Sementara itu, jelang penahanan kemarin, Suliestyawati sempat terhenyak. Dia pun tak percaya atas penahanan selama 20 hari pertama yang dilakukan kejari. Sejumlah pertanyaan sempat keluar dari tersangka terkait penahanan. ’’Saya sendiri saja ini pak?’’ tanyanya.
Pertanyaan itu dijawab petugas agar tersangka kooperatif untuk mengungkap dugaan korupsi yang menyeretnya ke ranah hukum ini. ’’Sementara seperti itu (sendiri red), nanti ada pada ibu, siapa-siapa saja temannya ibu,’’ jawab Kepala Seksi Pidana Khusus (Kasi Pidus) Ivan Kusumayuda di tengah penandatanganan BAP penahanan tersangka.

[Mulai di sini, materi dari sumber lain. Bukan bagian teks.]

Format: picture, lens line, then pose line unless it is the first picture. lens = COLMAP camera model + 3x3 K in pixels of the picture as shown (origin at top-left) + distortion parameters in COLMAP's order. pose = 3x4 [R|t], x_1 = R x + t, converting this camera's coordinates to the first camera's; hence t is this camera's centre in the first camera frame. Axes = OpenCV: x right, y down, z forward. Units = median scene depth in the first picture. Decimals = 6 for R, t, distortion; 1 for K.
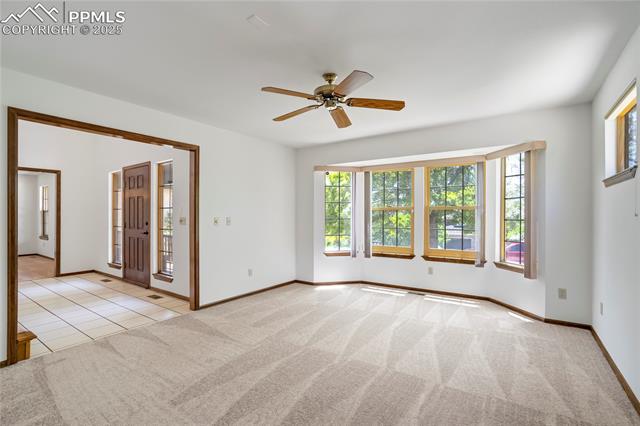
lens RADIAL K [[298.0, 0, 320.0], [0, 298.0, 213.0], [0, 0, 1]] dist [-0.000120, -0.000007]
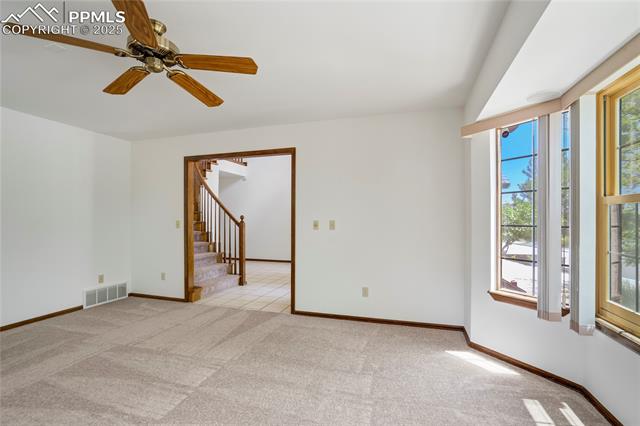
lens RADIAL K [[304.9, 0, 320.0], [0, 304.9, 213.0], [0, 0, 1]] dist [-0.001757, -0.000059]
pose [[0.316702, -0.011931, -0.948450, 0.644277], [-0.000080, 0.999921, -0.012605, 0.006829], [0.948525, 0.004068, 0.316676, 0.849747]]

Ivan menegaskan, penanganan kasus yang bergulir sejak 2018 itu banyak kendala yang harus dilalui. Setelah penetapan tersangka pada Oktober 2019 lalu, kejaksaan harus melakukan audit untuk mengetahui kerugian negara. ’’Untuk menentukan kerugian negara itu kan bukan sesuatu hal yang mudah. Butuh pembuktian yang sedikit rumit, nah untuk itu kita butuh ahli, jadi perlu proses,’’ katanya.

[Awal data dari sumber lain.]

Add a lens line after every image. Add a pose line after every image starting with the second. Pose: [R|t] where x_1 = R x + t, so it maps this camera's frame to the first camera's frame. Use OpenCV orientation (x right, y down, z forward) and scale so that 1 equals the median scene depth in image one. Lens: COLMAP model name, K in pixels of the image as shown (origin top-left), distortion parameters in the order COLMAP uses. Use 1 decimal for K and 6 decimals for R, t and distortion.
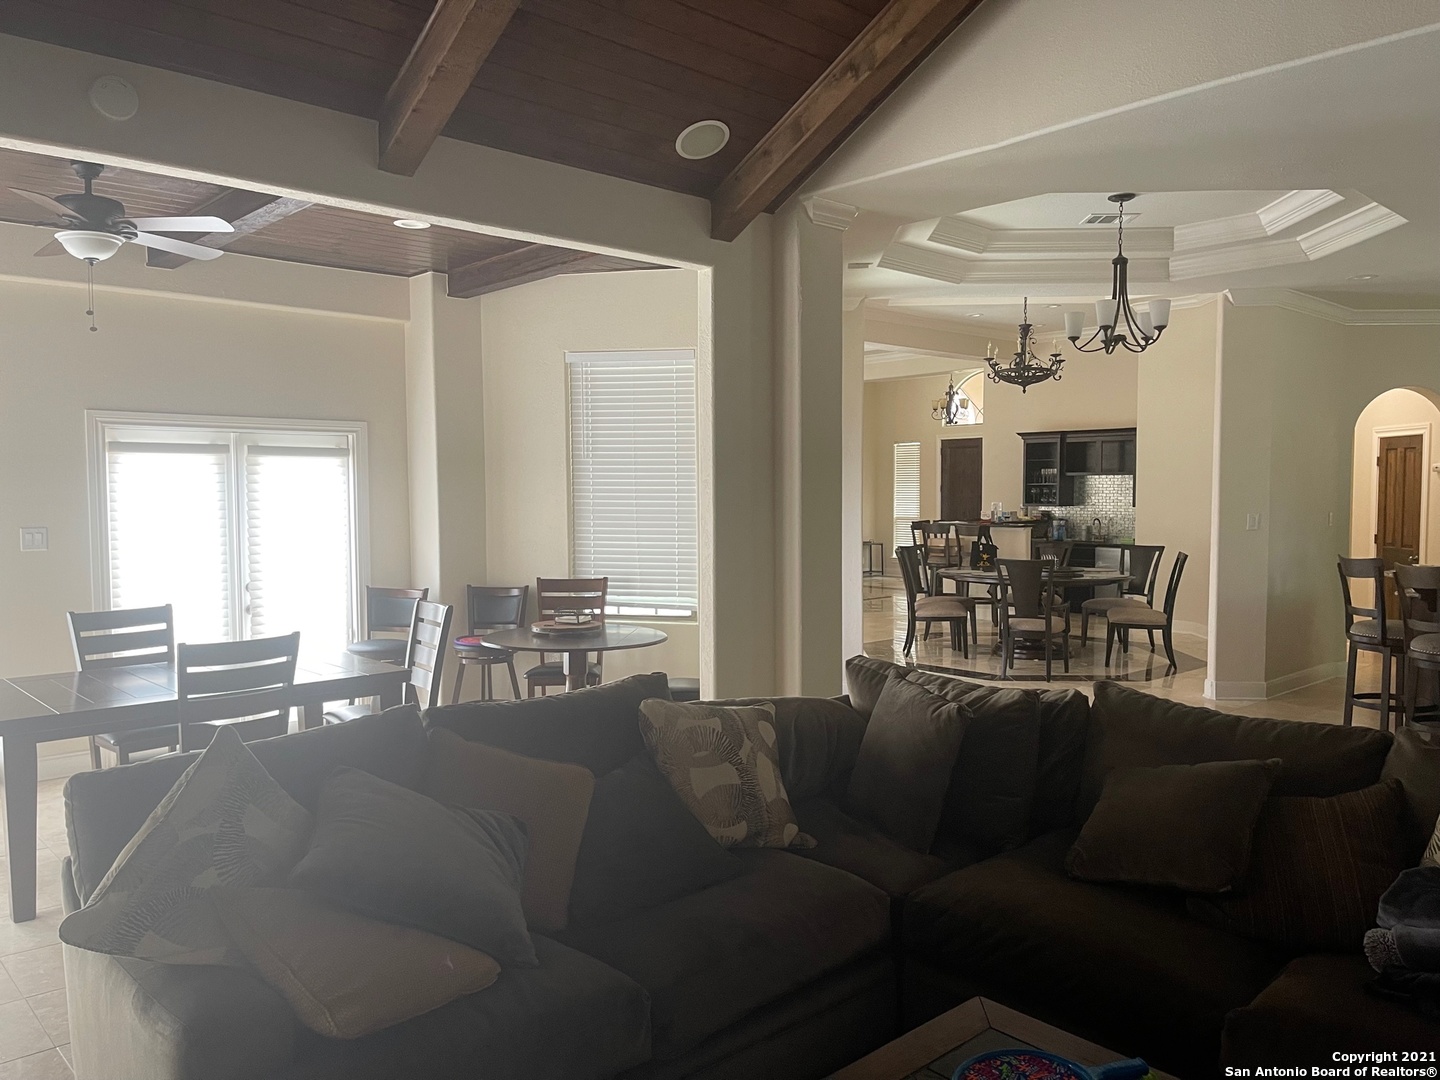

Hanya saja, Ivan masih ogah berkomentar atas modus dalam dugaan korupsi tersebut. Dia meminta untuk menunggu proses persidangan berlangsung. Termasuk keterlibatan pihak lain dalam kasus ini. ’’Kalau proyeknya selesai. Tapi (modus) itu masuk pada materi, tidak mungkin kita buka terlalu vulgar di sini. Itu ibaratnya buat senjata saya saat dipersidangan,’’ katanya.
Perlu diketahui, Suliestyawati tak sekali ini saja menyandang status tersangka. Tahun 2015 lalu, status itu sempat disematkan Satreskrim Polres Mojokerto. Sulies dinilai terbukti melakukan korupsi atas proyek pembangunan Jalan Usaha Tani (JUT) Kabupaten Mojokerto tahun 2011. Proyek ini sebesar Rp 10 miliar.

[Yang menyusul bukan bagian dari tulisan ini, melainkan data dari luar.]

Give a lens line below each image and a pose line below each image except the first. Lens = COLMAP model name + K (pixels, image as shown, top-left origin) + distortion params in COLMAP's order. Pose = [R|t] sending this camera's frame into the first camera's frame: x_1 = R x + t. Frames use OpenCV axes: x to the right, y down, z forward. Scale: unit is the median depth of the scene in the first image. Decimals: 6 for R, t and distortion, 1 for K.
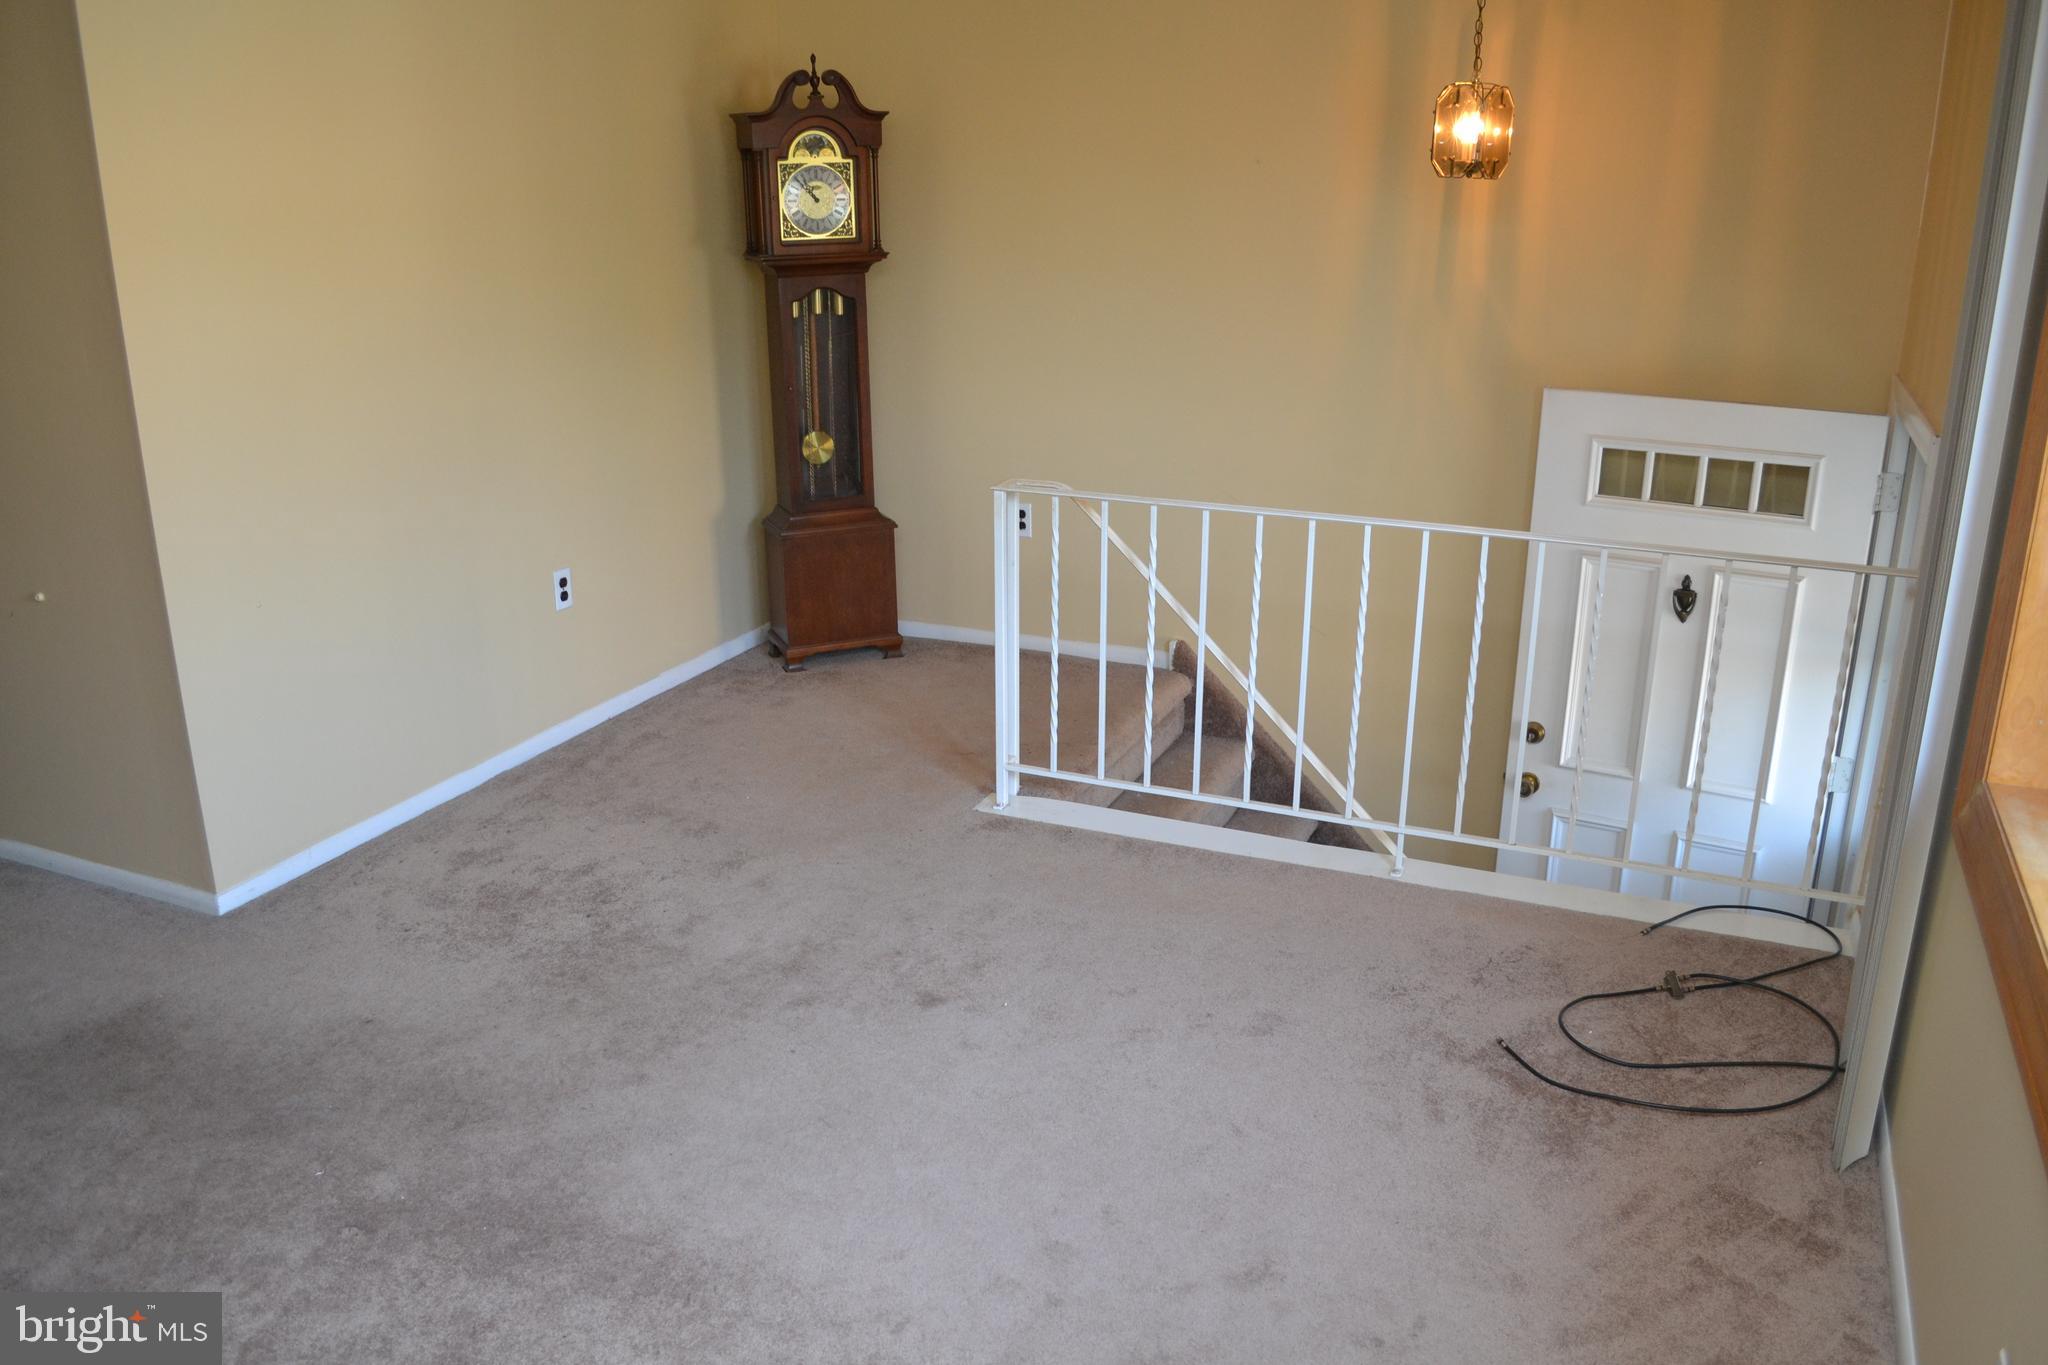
lens RADIAL K [[1638.3, 0, 1025.2], [0, 1638.3, 686.8], [0, 0, 1]] dist [-0.084325, 0.014858]
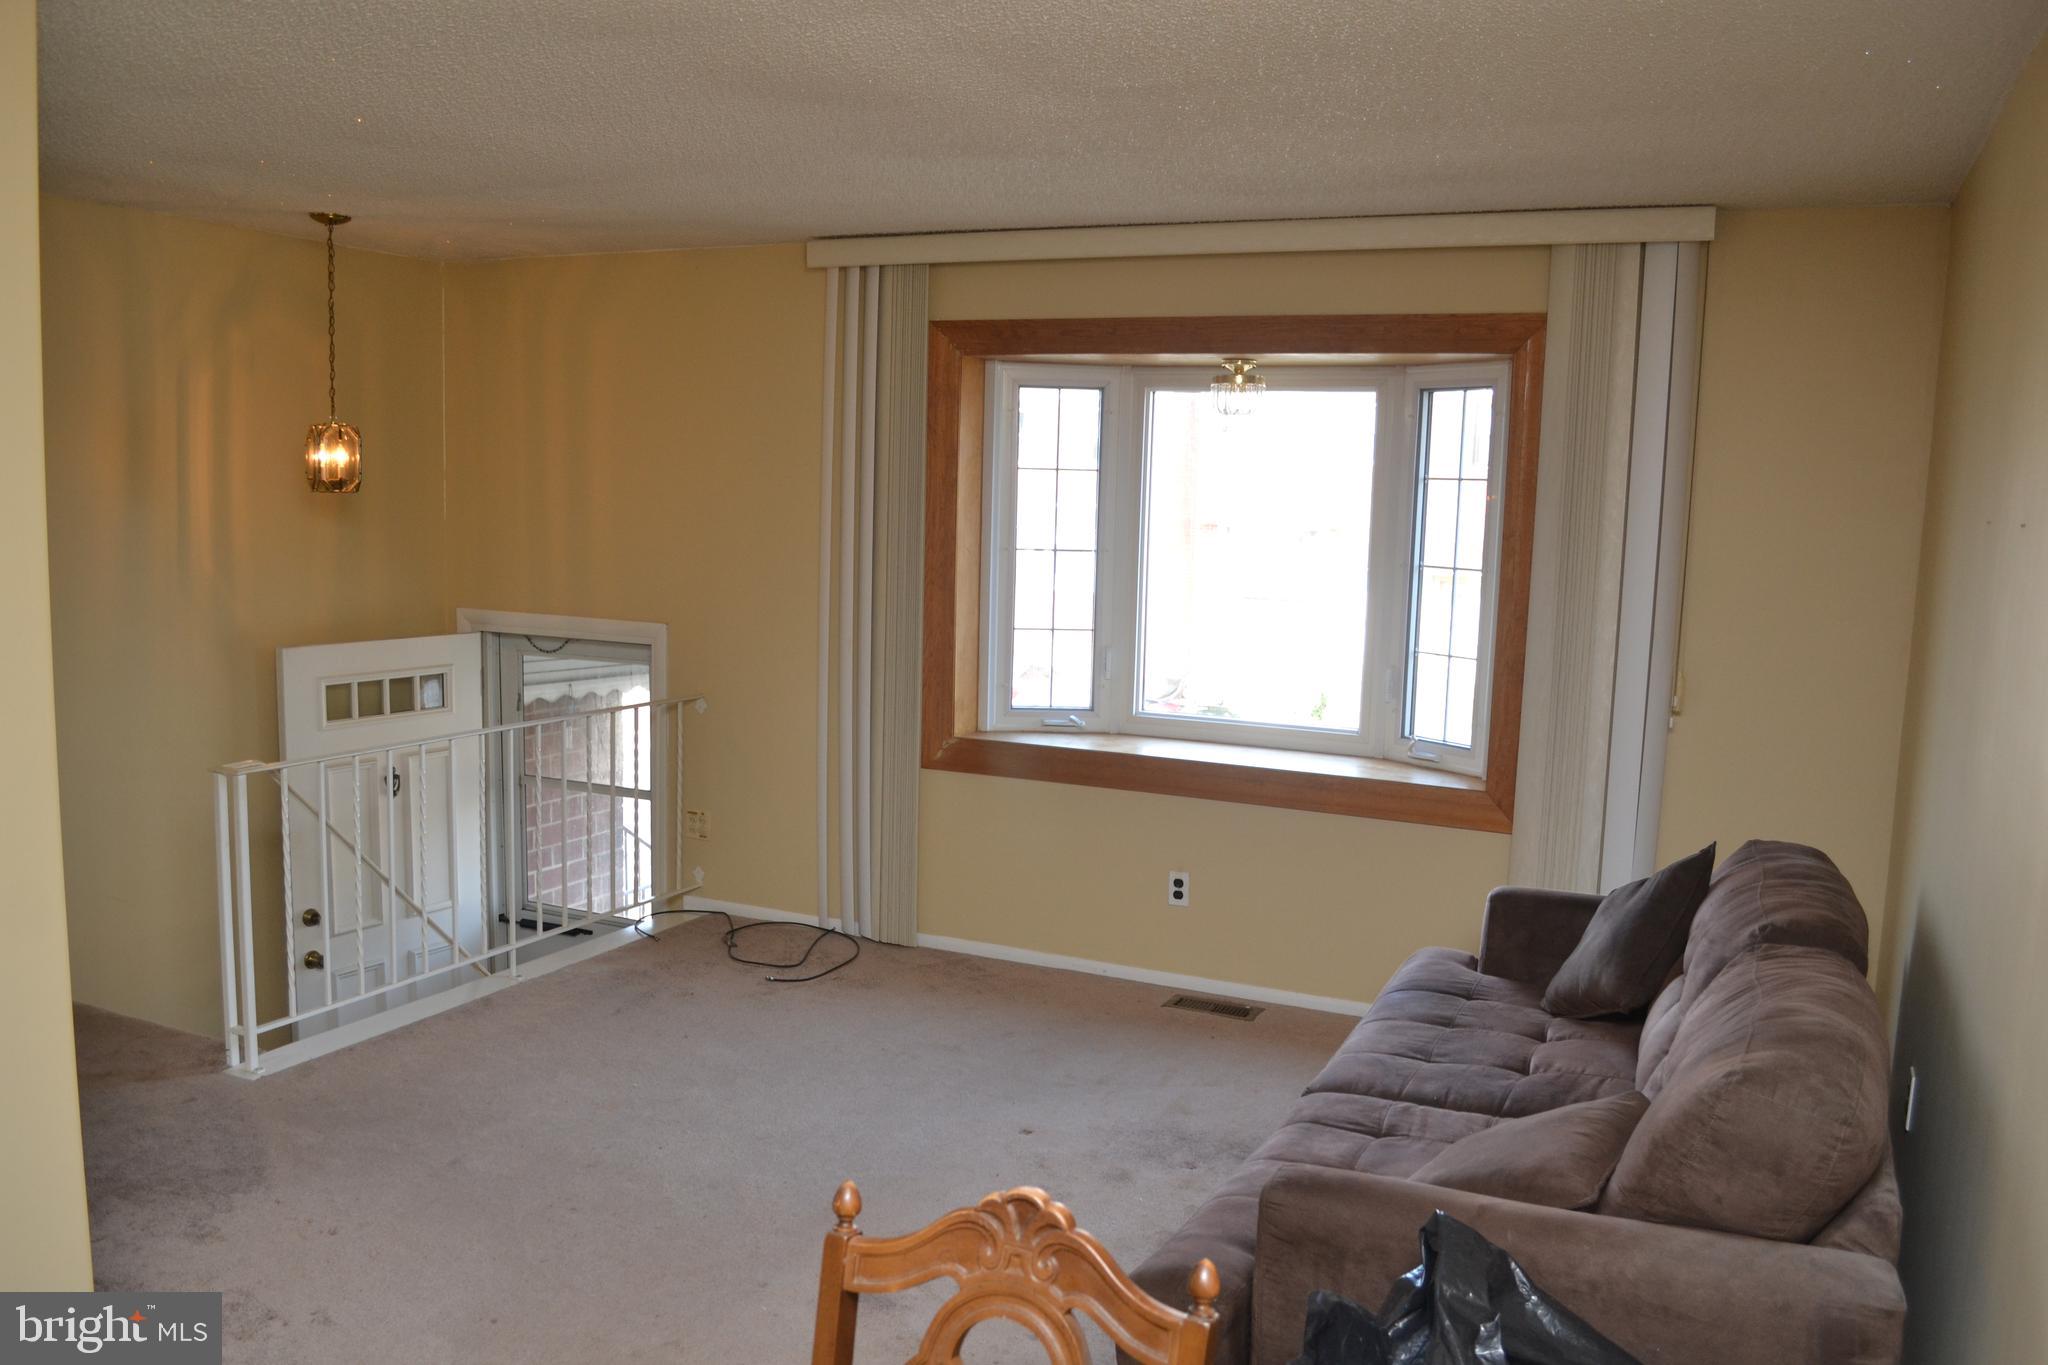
lens RADIAL K [[1638.3, 0, 1024.1], [0, 1638.3, 685.0], [0, 0, 1]] dist [-0.084325, 0.014858]
pose [[0.048303, -0.122819, 0.991253, -0.938970], [0.282529, 0.953563, 0.104381, -0.126521], [-0.958042, 0.275016, 0.080760, 0.348673]]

Namun, langkah kepolisian kandas di tengah jalan. Di tahun 2016, polisi mendadak mengeluarkan Surat Perintah Penghentian Penyidikan (SP3). Surat ini dikeluarkan di era kepemimpinan AKBP Budhi Herdi Susianto. Saat itu, kepolisian beralasan munculnya SP3 disebabkan hasil audit Badan Pengawasan Keuangan dan Pembangunan (BPKP) yang menegaskan tidak munculnya kerugian negara dalam proyek tersebut.